## Task instructions
Every line in the records below that holds "other" must be identified and copied.

· · · ·

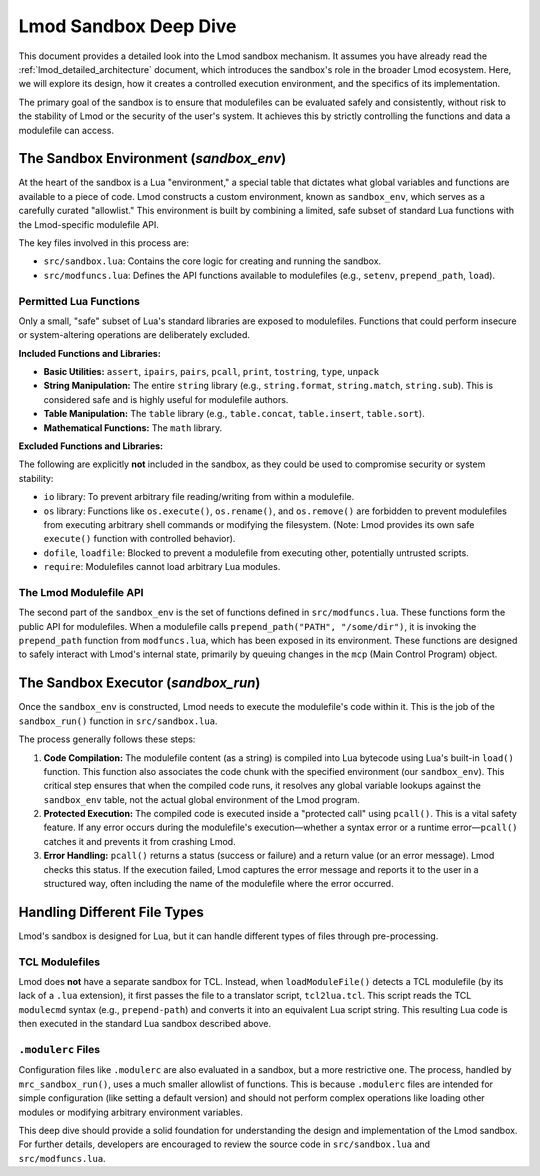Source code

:.. _deepdive_sandbox:

Lmod Sandbox Deep Dive
========================

This document provides a detailed look into the Lmod sandbox mechanism. It assumes you have already read the :ref:`lmod_detailed_architecture` document, which introduces the sandbox's role in the broader Lmod ecosystem. Here, we will explore its design, how it creates a controlled execution environment, and the specifics of its implementation.

The primary goal of the sandbox is to ensure that modulefiles can be evaluated safely and consistently, without risk to the stability of Lmod or the security of the user's system. It achieves this by strictly controlling the functions and data a modulefile can access.

The Sandbox Environment (`sandbox_env`)
---------------------------------------

At the heart of the sandbox is a Lua "environment," a special table that dictates what global variables and functions are available to a piece of code. Lmod constructs a custom environment, known as ``sandbox_env``, which serves as a carefully curated "allowlist." This environment is built by combining a limited, safe subset of standard Lua functions with the Lmod-specific modulefile API.

The key files involved in this process are:

*   ``src/sandbox.lua``: Contains the core logic for creating and running the sandbox.
*   ``src/modfuncs.lua``: Defines the API functions available to modulefiles (e.g., ``setenv``, ``prepend_path``, ``load``).

Permitted Lua Functions
^^^^^^^^^^^^^^^^^^^^^^^

Only a small, "safe" subset of Lua's standard libraries are exposed to modulefiles. Functions that could perform insecure or system-altering operations are deliberately excluded.

**Included Functions and Libraries:**

*   **Basic Utilities:** ``assert``, ``ipairs``, ``pairs``, ``pcall``, ``print``, ``tostring``, ``type``, ``unpack``

*   **String Manipulation:** The entire ``string`` library (e.g., ``string.format``, ``string.match``, ``string.sub``). This is considered safe and is highly useful for modulefile authors.

*   **Table Manipulation:** The ``table`` library (e.g., ``table.concat``, ``table.insert``, ``table.sort``).

*   **Mathematical Functions:** The ``math`` library.

**Excluded Functions and Libraries:**

The following are explicitly **not** included in the sandbox, as they could be used to compromise security or system stability:

*   ``io`` library: To prevent arbitrary file reading/writing from within a modulefile.

*   ``os`` library: Functions like ``os.execute()``, ``os.rename()``, and ``os.remove()`` are forbidden to prevent modulefiles from executing arbitrary shell commands or modifying the filesystem. (Note: Lmod provides its own safe ``execute()`` function with controlled behavior).

*   ``dofile``, ``loadfile``: Blocked to prevent a modulefile from executing other, potentially untrusted scripts.

*   ``require``: Modulefiles cannot load arbitrary Lua modules.

The Lmod Modulefile API
^^^^^^^^^^^^^^^^^^^^^^^

The second part of the ``sandbox_env`` is the set of functions defined in ``src/modfuncs.lua``. These functions form the public API for modulefiles. When a modulefile calls ``prepend_path("PATH", "/some/dir")``, it is invoking the ``prepend_path`` function from ``modfuncs.lua``, which has been exposed in its environment. These functions are designed to safely interact with Lmod's internal state, primarily by queuing changes in the ``mcp`` (Main Control Program) object.

The Sandbox Executor (`sandbox_run`)
------------------------------------

Once the ``sandbox_env`` is constructed, Lmod needs to execute the modulefile's code within it. This is the job of the ``sandbox_run()`` function in ``src/sandbox.lua``.

The process generally follows these steps:

1.  **Code Compilation:** The modulefile content (as a string) is compiled into Lua bytecode using Lua's built-in ``load()`` function. This function also associates the code chunk with the specified environment (our ``sandbox_env``). This critical step ensures that when the compiled code runs, it resolves any global variable lookups against the ``sandbox_env`` table, not the actual global environment of the Lmod program.
2.  **Protected Execution:** The compiled code is executed inside a "protected call" using ``pcall()``. This is a vital safety feature. If any error occurs during the modulefile's execution—whether a syntax error or a runtime error—``pcall()`` catches it and prevents it from crashing Lmod.
3.  **Error Handling:** ``pcall()`` returns a status (success or failure) and a return value (or an error message). Lmod checks this status. If the execution failed, Lmod captures the error message and reports it to the user in a structured way, often including the name of the modulefile where the error occurred.

Handling Different File Types
-----------------------------

Lmod's sandbox is designed for Lua, but it can handle different types of files through pre-processing.

TCL Modulefiles
^^^^^^^^^^^^^^^

Lmod does **not** have a separate sandbox for TCL. Instead, when ``loadModuleFile()`` detects a TCL modulefile (by its lack of a ``.lua`` extension), it first passes the file to a translator script, ``tcl2lua.tcl``. This script reads the TCL ``modulecmd`` syntax (e.g., ``prepend-path``) and converts it into an equivalent Lua script string. This resulting Lua code is then executed in the standard Lua sandbox described above.

``.modulerc`` Files
^^^^^^^^^^^^^^^^^^^

Configuration files like ``.modulerc`` are also evaluated in a sandbox, but a more restrictive one. The process, handled by ``mrc_sandbox_run()``, uses a much smaller allowlist of functions. This is because ``.modulerc`` files are intended for simple configuration (like setting a default version) and should not perform complex operations like loading other modules or modifying arbitrary environment variables.

This deep dive should provide a solid foundation for understanding the design and implementation of the Lmod sandbox. For further details, developers are encouraged to review the source code in ``src/sandbox.lua`` and ``src/modfuncs.lua``.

· · · ·

## Task result
*   ``dofile``, ``loadfile``: Blocked to prevent a modulefile from executing other, potentially untrusted scripts.
Configuration files like ``.modulerc`` are also evaluated in a sandbox, but a more restrictive one. The process, handled by ``mrc_sandbox_run()``, uses a much smaller allowlist of functions. This is because ``.modulerc`` files are intended for simple configuration (like setting a default version) and should not perform complex operations like loading other modules or modifying arbitrary environment variables.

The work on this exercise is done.